» **Task objective**
Reproduce the records from their first line through the line containing "for Official Statistics**", replacing "release" with "publication" and leaving everything else unchanged.

** Opening Data in this exercise block **

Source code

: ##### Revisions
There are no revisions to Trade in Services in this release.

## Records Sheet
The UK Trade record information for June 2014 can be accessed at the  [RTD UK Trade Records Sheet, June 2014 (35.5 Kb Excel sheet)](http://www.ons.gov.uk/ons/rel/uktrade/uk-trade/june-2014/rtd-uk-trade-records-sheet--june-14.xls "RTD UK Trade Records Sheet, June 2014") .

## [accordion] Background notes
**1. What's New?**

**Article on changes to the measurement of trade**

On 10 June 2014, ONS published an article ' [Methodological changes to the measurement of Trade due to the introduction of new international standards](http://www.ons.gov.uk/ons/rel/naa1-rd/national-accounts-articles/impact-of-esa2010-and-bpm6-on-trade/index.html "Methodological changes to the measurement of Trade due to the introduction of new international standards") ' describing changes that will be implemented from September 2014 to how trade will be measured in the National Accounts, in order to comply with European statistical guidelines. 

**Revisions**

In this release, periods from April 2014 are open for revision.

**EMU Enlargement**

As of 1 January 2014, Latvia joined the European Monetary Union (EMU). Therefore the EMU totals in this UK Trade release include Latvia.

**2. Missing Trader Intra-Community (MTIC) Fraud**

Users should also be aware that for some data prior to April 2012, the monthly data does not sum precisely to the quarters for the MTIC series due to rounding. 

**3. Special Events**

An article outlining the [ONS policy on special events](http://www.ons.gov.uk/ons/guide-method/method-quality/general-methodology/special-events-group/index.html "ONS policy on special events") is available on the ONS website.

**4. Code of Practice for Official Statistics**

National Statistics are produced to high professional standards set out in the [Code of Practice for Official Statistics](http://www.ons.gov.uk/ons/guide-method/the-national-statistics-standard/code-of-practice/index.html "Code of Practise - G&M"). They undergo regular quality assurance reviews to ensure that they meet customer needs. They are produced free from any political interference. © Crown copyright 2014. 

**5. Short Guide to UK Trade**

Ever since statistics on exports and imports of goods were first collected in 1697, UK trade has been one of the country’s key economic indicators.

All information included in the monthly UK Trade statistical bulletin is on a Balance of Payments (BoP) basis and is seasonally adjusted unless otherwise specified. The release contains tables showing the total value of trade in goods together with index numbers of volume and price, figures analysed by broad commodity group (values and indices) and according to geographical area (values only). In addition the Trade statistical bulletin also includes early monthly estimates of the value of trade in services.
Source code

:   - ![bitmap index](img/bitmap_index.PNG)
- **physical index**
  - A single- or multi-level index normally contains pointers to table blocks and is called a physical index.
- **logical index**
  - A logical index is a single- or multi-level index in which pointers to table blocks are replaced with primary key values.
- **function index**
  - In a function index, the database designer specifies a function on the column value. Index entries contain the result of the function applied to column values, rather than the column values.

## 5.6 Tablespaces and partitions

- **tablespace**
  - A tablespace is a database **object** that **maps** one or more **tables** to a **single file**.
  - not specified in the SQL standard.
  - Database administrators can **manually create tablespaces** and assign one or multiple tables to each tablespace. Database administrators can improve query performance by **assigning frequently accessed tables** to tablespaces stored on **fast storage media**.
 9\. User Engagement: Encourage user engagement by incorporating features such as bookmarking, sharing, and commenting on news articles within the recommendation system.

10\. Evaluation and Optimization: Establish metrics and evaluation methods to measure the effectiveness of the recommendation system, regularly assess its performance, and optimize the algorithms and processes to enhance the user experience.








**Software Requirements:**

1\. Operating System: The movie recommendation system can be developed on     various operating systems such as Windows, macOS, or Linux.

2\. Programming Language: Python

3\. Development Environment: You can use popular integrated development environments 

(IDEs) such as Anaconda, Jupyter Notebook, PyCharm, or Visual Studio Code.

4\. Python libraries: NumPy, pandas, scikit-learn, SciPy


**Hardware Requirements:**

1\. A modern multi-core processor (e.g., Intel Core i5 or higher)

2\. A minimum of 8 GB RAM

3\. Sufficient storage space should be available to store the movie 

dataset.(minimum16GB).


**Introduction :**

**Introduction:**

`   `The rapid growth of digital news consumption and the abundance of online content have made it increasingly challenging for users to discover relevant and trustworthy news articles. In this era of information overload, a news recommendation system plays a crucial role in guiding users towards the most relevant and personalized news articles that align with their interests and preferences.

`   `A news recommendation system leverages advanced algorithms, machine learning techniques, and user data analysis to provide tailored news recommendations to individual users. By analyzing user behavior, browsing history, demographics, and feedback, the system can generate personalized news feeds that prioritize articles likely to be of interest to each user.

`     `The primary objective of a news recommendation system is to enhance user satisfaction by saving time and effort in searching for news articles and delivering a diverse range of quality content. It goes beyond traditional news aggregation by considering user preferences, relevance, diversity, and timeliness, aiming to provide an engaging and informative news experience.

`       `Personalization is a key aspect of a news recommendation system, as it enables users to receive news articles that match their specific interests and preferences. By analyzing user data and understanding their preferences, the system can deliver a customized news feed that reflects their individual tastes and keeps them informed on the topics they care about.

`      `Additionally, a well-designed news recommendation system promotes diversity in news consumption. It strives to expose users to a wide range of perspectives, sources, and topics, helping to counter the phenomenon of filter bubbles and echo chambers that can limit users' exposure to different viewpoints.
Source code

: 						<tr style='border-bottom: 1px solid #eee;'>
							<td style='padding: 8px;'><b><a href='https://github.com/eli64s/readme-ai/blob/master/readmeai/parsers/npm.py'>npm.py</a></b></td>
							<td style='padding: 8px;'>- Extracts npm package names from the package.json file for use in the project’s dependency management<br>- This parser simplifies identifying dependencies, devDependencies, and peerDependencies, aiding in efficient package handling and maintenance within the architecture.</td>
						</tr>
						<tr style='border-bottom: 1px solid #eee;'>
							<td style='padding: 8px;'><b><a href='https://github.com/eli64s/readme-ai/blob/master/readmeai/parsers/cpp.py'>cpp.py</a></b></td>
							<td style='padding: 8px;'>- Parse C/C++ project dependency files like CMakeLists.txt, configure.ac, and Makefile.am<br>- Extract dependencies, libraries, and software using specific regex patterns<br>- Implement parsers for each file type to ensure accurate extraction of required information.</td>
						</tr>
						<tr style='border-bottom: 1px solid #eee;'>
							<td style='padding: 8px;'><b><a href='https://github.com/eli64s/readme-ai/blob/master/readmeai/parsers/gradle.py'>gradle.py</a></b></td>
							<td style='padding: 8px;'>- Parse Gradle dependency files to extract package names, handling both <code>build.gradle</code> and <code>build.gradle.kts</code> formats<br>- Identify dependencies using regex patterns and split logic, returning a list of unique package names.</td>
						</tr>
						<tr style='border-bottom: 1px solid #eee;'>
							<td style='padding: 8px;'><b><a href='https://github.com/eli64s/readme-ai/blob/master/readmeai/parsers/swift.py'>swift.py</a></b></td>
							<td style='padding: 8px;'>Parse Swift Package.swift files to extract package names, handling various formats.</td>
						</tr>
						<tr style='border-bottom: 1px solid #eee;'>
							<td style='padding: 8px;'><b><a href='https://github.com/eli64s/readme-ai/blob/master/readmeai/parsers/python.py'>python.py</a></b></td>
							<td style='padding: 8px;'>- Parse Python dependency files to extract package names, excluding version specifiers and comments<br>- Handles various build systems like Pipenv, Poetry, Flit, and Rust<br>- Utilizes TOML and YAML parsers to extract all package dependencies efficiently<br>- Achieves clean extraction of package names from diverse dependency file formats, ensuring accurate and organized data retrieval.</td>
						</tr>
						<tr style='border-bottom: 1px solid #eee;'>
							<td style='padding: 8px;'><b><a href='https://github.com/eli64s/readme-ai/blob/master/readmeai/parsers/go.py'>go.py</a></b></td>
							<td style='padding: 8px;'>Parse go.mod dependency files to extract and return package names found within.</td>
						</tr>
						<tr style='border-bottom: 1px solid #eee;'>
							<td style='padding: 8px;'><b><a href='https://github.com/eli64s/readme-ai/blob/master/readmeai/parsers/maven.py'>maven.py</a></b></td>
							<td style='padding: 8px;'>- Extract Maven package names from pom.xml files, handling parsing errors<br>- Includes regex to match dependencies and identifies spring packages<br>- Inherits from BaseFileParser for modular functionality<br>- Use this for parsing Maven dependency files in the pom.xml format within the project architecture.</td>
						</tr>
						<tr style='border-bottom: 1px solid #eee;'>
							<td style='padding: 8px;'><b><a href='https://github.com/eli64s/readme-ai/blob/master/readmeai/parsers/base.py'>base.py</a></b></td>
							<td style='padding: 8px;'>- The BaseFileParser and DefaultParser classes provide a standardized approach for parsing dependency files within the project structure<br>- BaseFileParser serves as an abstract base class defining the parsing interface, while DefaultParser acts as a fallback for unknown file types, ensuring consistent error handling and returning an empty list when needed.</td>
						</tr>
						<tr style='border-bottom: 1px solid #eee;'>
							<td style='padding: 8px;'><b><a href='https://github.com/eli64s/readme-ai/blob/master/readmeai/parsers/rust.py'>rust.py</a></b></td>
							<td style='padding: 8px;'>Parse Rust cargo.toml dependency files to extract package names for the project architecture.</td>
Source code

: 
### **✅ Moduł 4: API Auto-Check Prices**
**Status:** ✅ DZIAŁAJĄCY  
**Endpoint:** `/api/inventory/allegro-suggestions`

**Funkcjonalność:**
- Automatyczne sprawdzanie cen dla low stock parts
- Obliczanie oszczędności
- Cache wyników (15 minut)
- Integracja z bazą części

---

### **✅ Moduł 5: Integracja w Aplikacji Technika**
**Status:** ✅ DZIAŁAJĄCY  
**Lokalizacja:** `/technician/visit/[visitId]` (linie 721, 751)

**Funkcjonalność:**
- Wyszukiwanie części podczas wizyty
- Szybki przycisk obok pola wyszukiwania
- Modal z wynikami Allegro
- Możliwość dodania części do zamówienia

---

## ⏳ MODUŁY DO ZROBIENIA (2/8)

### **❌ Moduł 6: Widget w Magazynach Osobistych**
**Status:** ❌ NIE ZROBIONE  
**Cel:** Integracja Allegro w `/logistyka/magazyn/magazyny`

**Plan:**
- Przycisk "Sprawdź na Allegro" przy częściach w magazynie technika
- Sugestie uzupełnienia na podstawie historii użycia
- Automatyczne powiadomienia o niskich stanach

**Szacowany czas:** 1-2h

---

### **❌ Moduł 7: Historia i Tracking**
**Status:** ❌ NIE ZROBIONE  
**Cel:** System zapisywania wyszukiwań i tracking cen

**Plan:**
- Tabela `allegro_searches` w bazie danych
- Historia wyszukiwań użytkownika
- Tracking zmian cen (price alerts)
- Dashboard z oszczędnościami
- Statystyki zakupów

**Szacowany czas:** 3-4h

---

** Closing Data in this exercise block **

» **Your response**
Source code

: ##### Revisions
There are no revisions to Trade in Services in this publication.

## Records Sheet
The UK Trade record information for June 2014 can be accessed at the  [RTD UK Trade Records Sheet, June 2014 (35.5 Kb Excel sheet)](http://www.ons.gov.uk/ons/rel/uktrade/uk-trade/june-2014/rtd-uk-trade-records-sheet--june-14.xls "RTD UK Trade Records Sheet, June 2014") .

## [accordion] Background notes
**1. What's New?**

**Article on changes to the measurement of trade**

On 10 June 2014, ONS published an article ' [Methodological changes to the measurement of Trade due to the introduction of new international standards](http://www.ons.gov.uk/ons/rel/naa1-rd/national-accounts-articles/impact-of-esa2010-and-bpm6-on-trade/index.html "Methodological changes to the measurement of Trade due to the introduction of new international standards") ' describing changes that will be implemented from September 2014 to how trade will be measured in the National Accounts, in order to comply with European statistical guidelines. 

**Revisions**

In this publication, periods from April 2014 are open for revision.

**EMU Enlargement**

As of 1 January 2014, Latvia joined the European Monetary Union (EMU). Therefore the EMU totals in this UK Trade publication include Latvia.

**2. Missing Trader Intra-Community (MTIC) Fraud**

Users should also be aware that for some data prior to April 2012, the monthly data does not sum precisely to the quarters for the MTIC series due to rounding. 

**3. Special Events**

An article outlining the [ONS policy on special events](http://www.ons.gov.uk/ons/guide-method/method-quality/general-methodology/special-events-group/index.html "ONS policy on special events") is available on the ONS website.

**4. Code of Practice for Official Statistics**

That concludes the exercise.